Caveat emptor, baby.


----------



## ctenidae (Feb 3, 2005)

_Caveat emptor, baby._

Absolutely.The only way to significantly reduce the drag from a roof box/rack/bike/baby carriage is to remove it. Don't buy something based solely on aerodynamic claims.
For average use, there's nothing wrong with a rack. Put the tips facing the back, if for no other reason than the only strong opinions ever expresssed agree with that. Get some binding covers if you want, but don't stress out about it.
No matter what, though, never, under any circumstances, leave your skis in the rack overnight. You might not bring them inside, but you can be sure someone else will.


----------



## ssusca (Feb 3, 2005)

I have the same rack.  Skis should be mounted on that rack with the bases together and the tips toward the back of the vehicle.  It's just more aerodynamically efficient.  It drives me nuts when I see skis mounted on the roof  of a car with the tips forward.  Now with that being said, I find that I have to mount my skis that way on my Pathfinder.  The Thule rack I have is attached to my factory roof rack,   and if I mount the skis with the tips facing backward, they interfere with the operation of the rear hatch.   Even if I slide the rack all the way forward.  I've even tried placing the skis so that the front bar of the rack is between the toe and heel parts of the binding.  That worked pretty well when bindings came in two pieces.  But now that bindings come in one piece with a plate in the middle, the skis are too thick to close the rack!  For the longest time, I still refused to put the tips forward and I just dealt with the issue by not using the rear hatch.  What a pain in the ass!    I finally gave in and became one of those people that drive me nuts!

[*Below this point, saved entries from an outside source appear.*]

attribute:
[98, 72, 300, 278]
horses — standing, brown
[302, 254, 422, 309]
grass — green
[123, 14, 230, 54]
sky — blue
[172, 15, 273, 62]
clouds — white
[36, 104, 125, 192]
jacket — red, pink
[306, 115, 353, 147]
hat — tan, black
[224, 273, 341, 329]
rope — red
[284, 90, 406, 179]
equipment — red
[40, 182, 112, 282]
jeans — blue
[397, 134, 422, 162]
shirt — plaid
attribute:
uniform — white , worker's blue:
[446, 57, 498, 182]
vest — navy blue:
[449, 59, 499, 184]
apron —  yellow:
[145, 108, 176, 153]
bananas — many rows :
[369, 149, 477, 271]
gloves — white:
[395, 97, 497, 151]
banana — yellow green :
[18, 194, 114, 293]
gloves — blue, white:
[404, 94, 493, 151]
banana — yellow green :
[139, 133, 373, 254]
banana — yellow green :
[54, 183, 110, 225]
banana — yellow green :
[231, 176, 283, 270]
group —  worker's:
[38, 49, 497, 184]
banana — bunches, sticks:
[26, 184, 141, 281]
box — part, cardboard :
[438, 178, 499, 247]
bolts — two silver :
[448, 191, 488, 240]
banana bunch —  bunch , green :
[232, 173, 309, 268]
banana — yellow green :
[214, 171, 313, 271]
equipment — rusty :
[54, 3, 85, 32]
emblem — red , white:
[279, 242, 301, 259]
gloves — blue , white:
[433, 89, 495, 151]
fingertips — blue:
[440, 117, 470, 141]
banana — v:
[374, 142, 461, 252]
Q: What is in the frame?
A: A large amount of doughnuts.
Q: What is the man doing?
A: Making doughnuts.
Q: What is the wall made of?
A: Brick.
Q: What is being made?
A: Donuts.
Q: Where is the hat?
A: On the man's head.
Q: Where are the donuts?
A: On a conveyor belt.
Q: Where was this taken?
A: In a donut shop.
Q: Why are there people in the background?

However on my wife's car, the skis are always mounted with the tips toward the rear.


----------



## dl (Feb 4, 2005)

*ski bullit*

for reference, i didn't buy the ski bullit to save gas. i bought it to save my skis. for $29 it's a bullit proof (sorry for the pun) ski cover. lasts much longer than a fabric binding cover, deflects the crap away from the bindings, etc.


----------